Le analisi integrate di RNA-seq e metabolomica hanno individuato cambiamenti nei metaboliti del catabolismo degli amminoacidi a catena ramificata (BCAA) — nello specifico chetoleucina, 3-idrossiisoalverilcarnitina e acido 3-metil-2-ossovalerico — come probabili intermediari che collegano l'assunzione di NT alle alterazioni dell'espressione genica. La modellazione bayesiana di mediazione/SEM ha supportato percorsi meccanicistici indiretti. In vitro, i monomeri di NT e le miscele hanno aumentato il diametro dei miotubi C2C12 e soppresso l'espressione degli atrogeni in condizioni di stress ossidativo indotto da H₂O₂, corroborando i dati in vivo.

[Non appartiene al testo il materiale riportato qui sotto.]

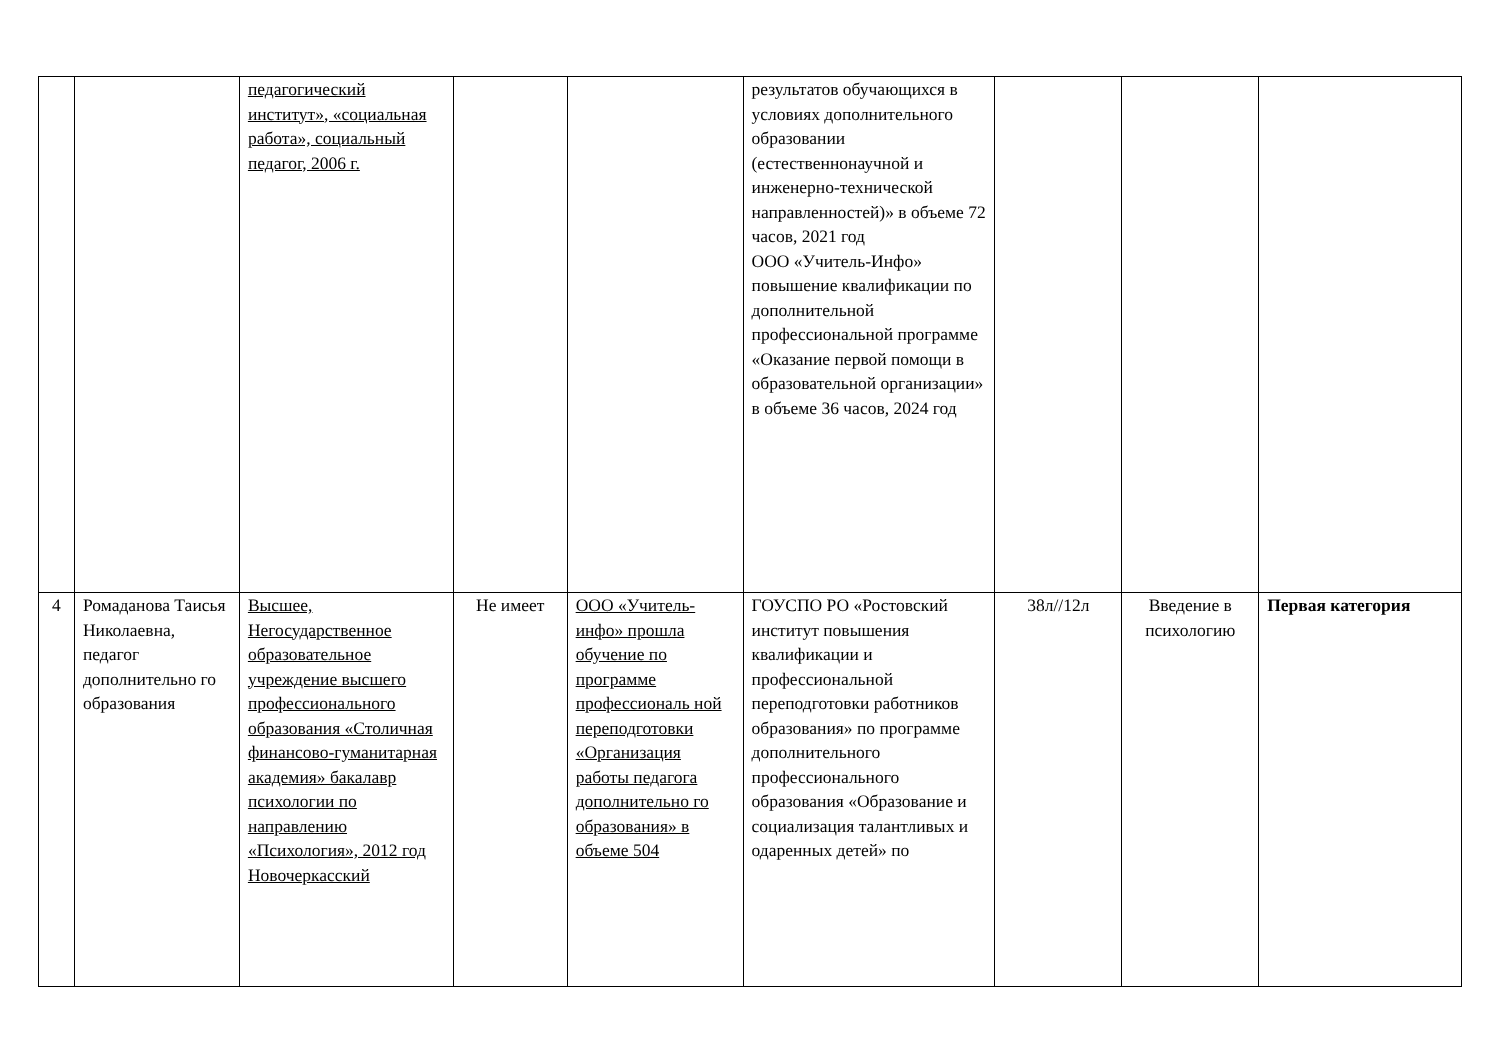| | | педагогический институт», «социальная работа», социальный педагог, 2006 г. | | | результатов обучающихся в условиях дополнительного образовании (естественнонаучной и инженерно-технической направленностей)» в объеме 72 часов, 2021 год ООО «Учитель-Инфо» повышение квалификации по дополнительной профессиональной программе «Оказание первой помощи в образовательной организации» в объеме 36 часов, 2024 год | | | |
| 4 | Ромаданова Таисья Николаевна, педагог дополнительно го образования | Высшее, Негосударственное образовательное учреждение высшего профессионального образования «Столичная финансово-гуманитарная академия» бакалавр психологии по направлению «Психология», 2012 год Новочеркасский | Не имеет | ООО «Учитель-инфо» прошла обучение по программе профессиональ ной переподготовки «Организация работы педагога дополнительно го образования» в объеме 504 | ГОУСПО РО «Ростовский институт повышения квалификации и профессиональной переподготовки работников образования» по программе дополнительного профессионального образования «Образование и социализация талантливых и одаренных детей» по | 38л//12л | Введение в психологию | Первая категория |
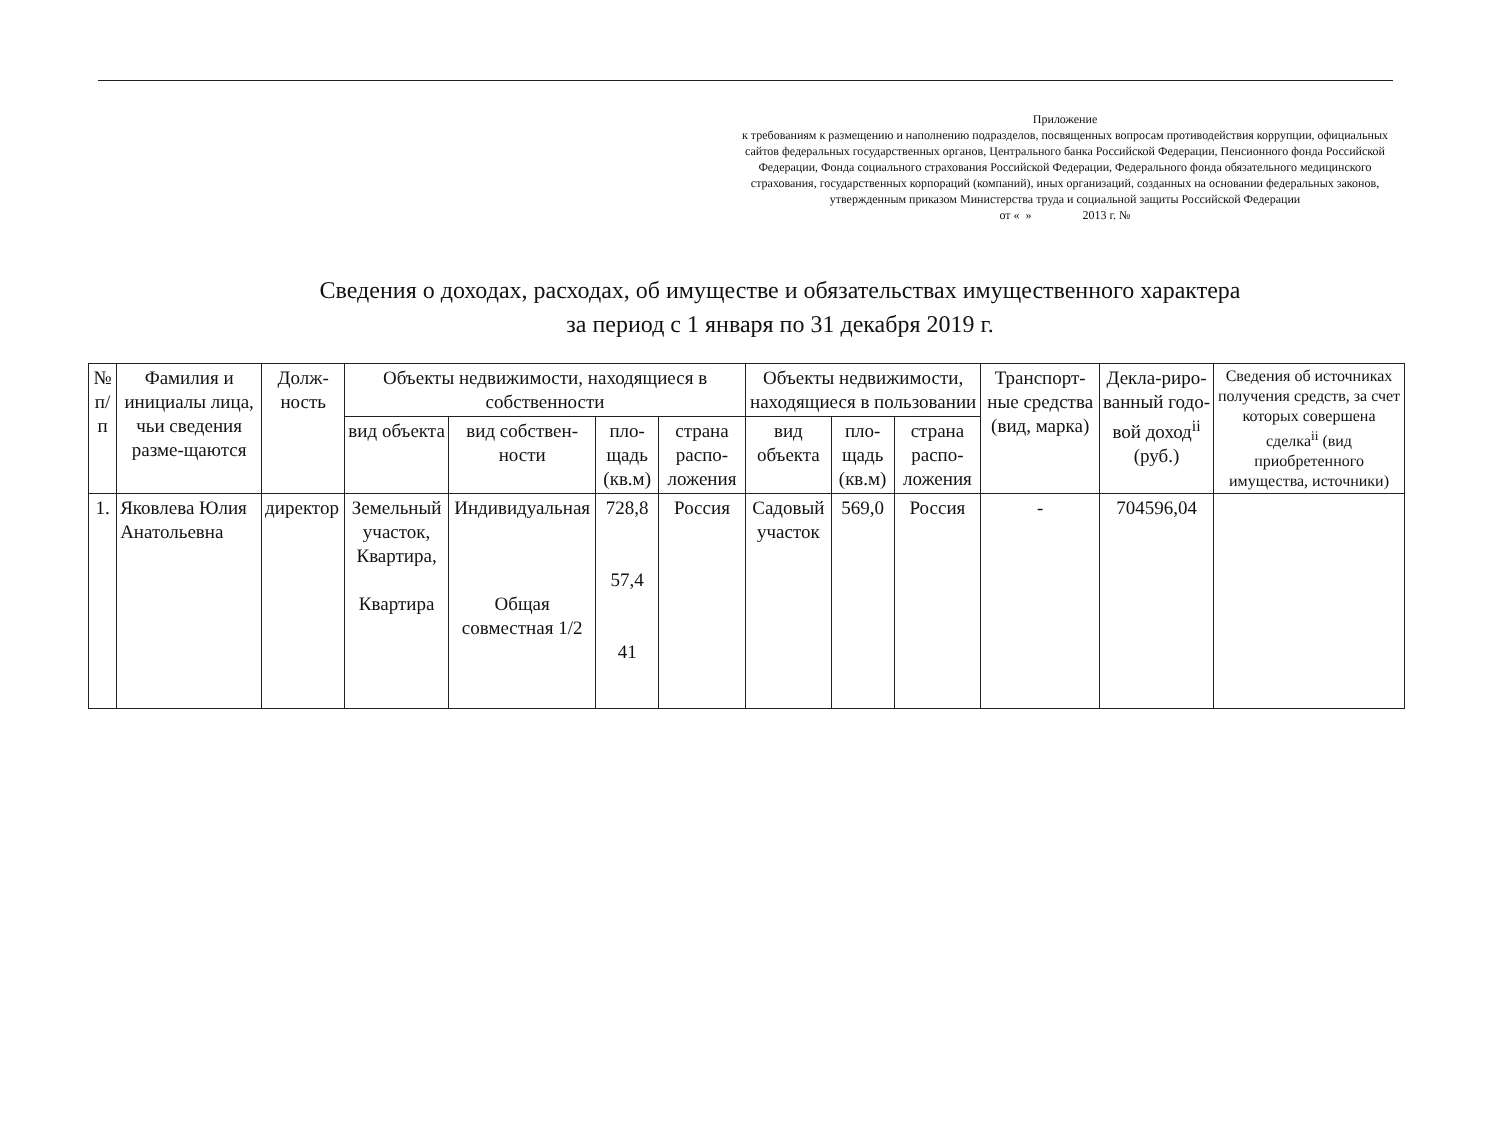Приложение
к требованиям к размещению и наполнению подразделов, посвященных вопросам противодействия коррупции, официальных сайтов федеральных государственных органов, Центрального банка Российской Федерации, Пенсионного фонда Российской Федерации, Фонда социального страхования Российской Федерации, Федерального фонда обязательного медицинского страхования, государственных корпораций (компаний), иных организаций, созданных на основании федеральных законов, утвержденным приказом Министерства труда и социальной защиты Российской Федерации
от « » 2013 г. №
Сведения о доходах, расходах, об имуществе и обязательствах имущественного характера
за период с 1 января по 31 декабря 2019 г.
| № п/п | Фамилия и инициалы лица, чьи сведения разме-щаются | Долж-ность | Объекты недвижимости, находящиеся в собственности | | | | Объекты недвижимости, находящиеся в пользовании | | | Транспорт-ные средства (вид, марка) | Декла-риро-ванный годо-вой доход<sup>ii</sup> (руб.) | Сведения об источниках получения средств, за счет которых совершена сделка<sup>ii</sup> (вид приобретенного имущества, источники) |
| --- | --- | --- | --- | --- | --- | --- | --- | --- | --- | --- | --- | --- |
| | | | вид объекта | вид собствен-ности | пло-щадь (кв.м) | страна распо-ложения | вид объекта | пло-щадь (кв.м) | страна распо-ложения | | | |
| 1. | Яковлева Юлия Анатольевна | директор | Земельный участок, Квартира, Квартира | Индивидуальная Общая совместная 1/2 | 728,8 57,4 41 | Россия | Садовый участок | 569,0 | Россия | - | 704596,04 | |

Lo studio conclude che i NT esogeni potrebbero qualificarsi come nutrienti condizionatamente essenziali per gli individui più anziani, migliorando l'equilibrio tra sintesi e degradazione proteica attraverso la soppressione di FoxO-Atrogin-1/MuRF1 e un metabolismo favorevole dei BCAA. Sono necessari studi sull'uomo per confermarne efficacia e sicurezza.

Risultati Principali

  • NT supplementation increased lean mass/body weight ratio significantly (p<0.01, η²=0.434) in aging SAMP8 mice.
  • Grip strength improved at 7, 9, and 11 months; gait speed increased (p<0.0001, η²=0.386) with NT treatment.
  • Muscle fiber CSA—especially type IIb fast-twitch fibers—was significantly larger in NT-supplemented mice.
  • Sarcopenia genes Trim63, Fbxo32, Dkk3, Mt1, and p53 were downregulated; Akt/S6K anabolic signaling was enhanced.
  • BCAA-related metabolites (ketoleucine, 3-hydroxyisovalerylcarnitine) mediated NT effects on muscle protein balance.

Metodologia

I topi SAMP8 con invecchiamento accelerato hanno ricevuto diete arricchite di NT (0,3–1,2 g/kg) per 9 o 15 mesi; gli esiti valutati comprendevano la composizione corporea con EchoMRI, test di performance funzionale, tipizzazione delle fibre in immunofluorescenza, RNA-seq, RT-qPCR, western blot e metabolomica mirata con LC-MS/MS. Esperimenti su miotubi C2C12 in condizioni di atrofia indotta da H₂O₂ hanno validato in vitro i risultati in vivo.

Limitazioni dello Studio

Lo studio ha utilizzato esclusivamente topi SAMP8 maschi, un modello di invecchiamento accelerato che potrebbe non riflettere pienamente il normale invecchiamento umano; non sono stati condotti studi sull'uomo. I meccanismi d'azione sono stati in parte dedotti da analisi omiche integrate di tipo correlazionale, senza una completa validazione causale. La sicurezza a lungo termine e il dosaggio ottimale nell'uomo rimangono sconosciuti.